Segmentation is one of the most valuable things you can do in data prep: take several individual answers and resolve them into a single label that drives the rest of your analysis. The example healthcare survey combines chronic-condition status, appointment recency, medication adherence, and satisfaction into one engagement segment.

The recipe

from survey import Recoder

r = Recoder(**globals())

has_chronic_condition = r.get_value("has-chronic-condition")
last_appointment = r.get_value("last-healthcare-appointment")
medication_adherence = r.get_value("medication-adherence")
satisfaction = r.get_value("satisfaction-with-care") or 0

recent_appointment = last_appointment in ["Past 3 months", "4-6 months ago"]
adherent = medication_adherence in ["Always", "Usually"]

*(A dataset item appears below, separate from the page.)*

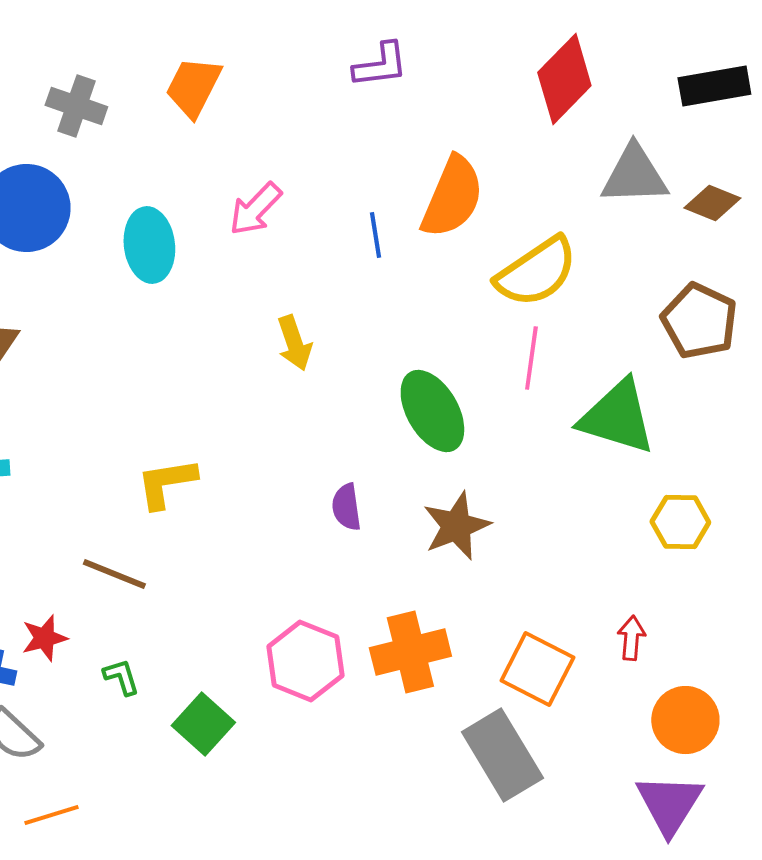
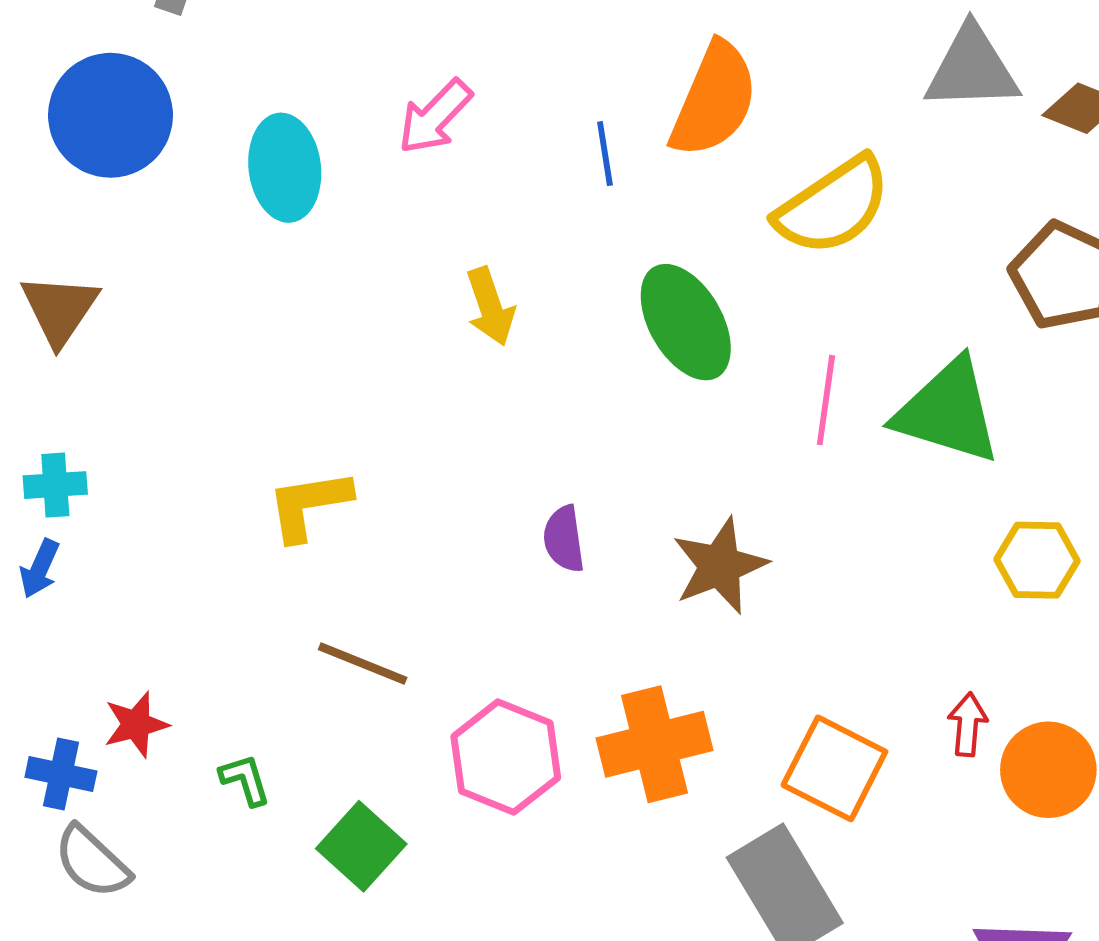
pink line: (531, 358) -> (826, 400), moved
green ellipse: (432, 411) -> (686, 322), moved
brown line: (114, 574) -> (363, 664), moved
orange circle: (685, 720) -> (1048, 770), moved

if has_chronic_condition == "No" and not recent_appointment:
    segment = "Non-user"
elif has_chronic_condition == "Yes" and not recent_appointment:
    segment = "Lapsed patient"
elif has_chronic_condition == "Yes" and recent_appointment and adherent and satisfaction >= 4:
    segment = "Active managed patient"
elif has_chronic_condition == "Yes" and recent_appointment and (not adherent or satisfaction <= 2):
    segment = "At-risk active patient"
else:
    segment = "General care user"

r.store_value("Healthcare engagement segment", segment)

How it works

The script reads the four inputs first. Satisfaction gets the or 0 guard because it feeds numeric comparisons; the select answers are compared as strings, so a blank simply fails to match any branch and falls through to the default.

The two helper variables, recent_appointment and adherent, turn lists of acceptable answers into plain true/false flags. Defining them once keeps the conditions below readable instead of repeating membership tests inline.

The if/elif chain assigns exactly one segment per respondent. Order is what makes this correct: Python stops at the first branch that matches, so the more specific conditions must come before the broader ones. The final else is a deliberate catch-all — every respondent who does not match an earlier rule lands in "General care user" rather than being left unlabeled.

Variations

As segmentation rules grow, a long if/elif chain gets hard to audit. Pulling the logic into a named function makes it testable and easier to read:

def engagement_segment(has_condition, recent, adherent, satisfaction):
    if has_condition == "No" and not recent:
        return "Non-user"
    if has_condition == "Yes" and not recent:
        return "Lapsed patient"
    if has_condition == "Yes" and recent and adherent and satisfaction >= 4:
        return "Active managed patient"
    if has_condition == "Yes" and recent and (not adherent or satisfaction <= 2):
        return "At-risk active patient"
    return "General care user"

r.store_value("Healthcare engagement segment",
              engagement_segment(has_chronic_condition, recent_appointment, adherent, satisfaction))

When a respondent naturally belongs to several groups at once — multiple needs, multiple behaviors — store a list with store_values instead of forcing a single label, so reporting treats it like a multi-select variable.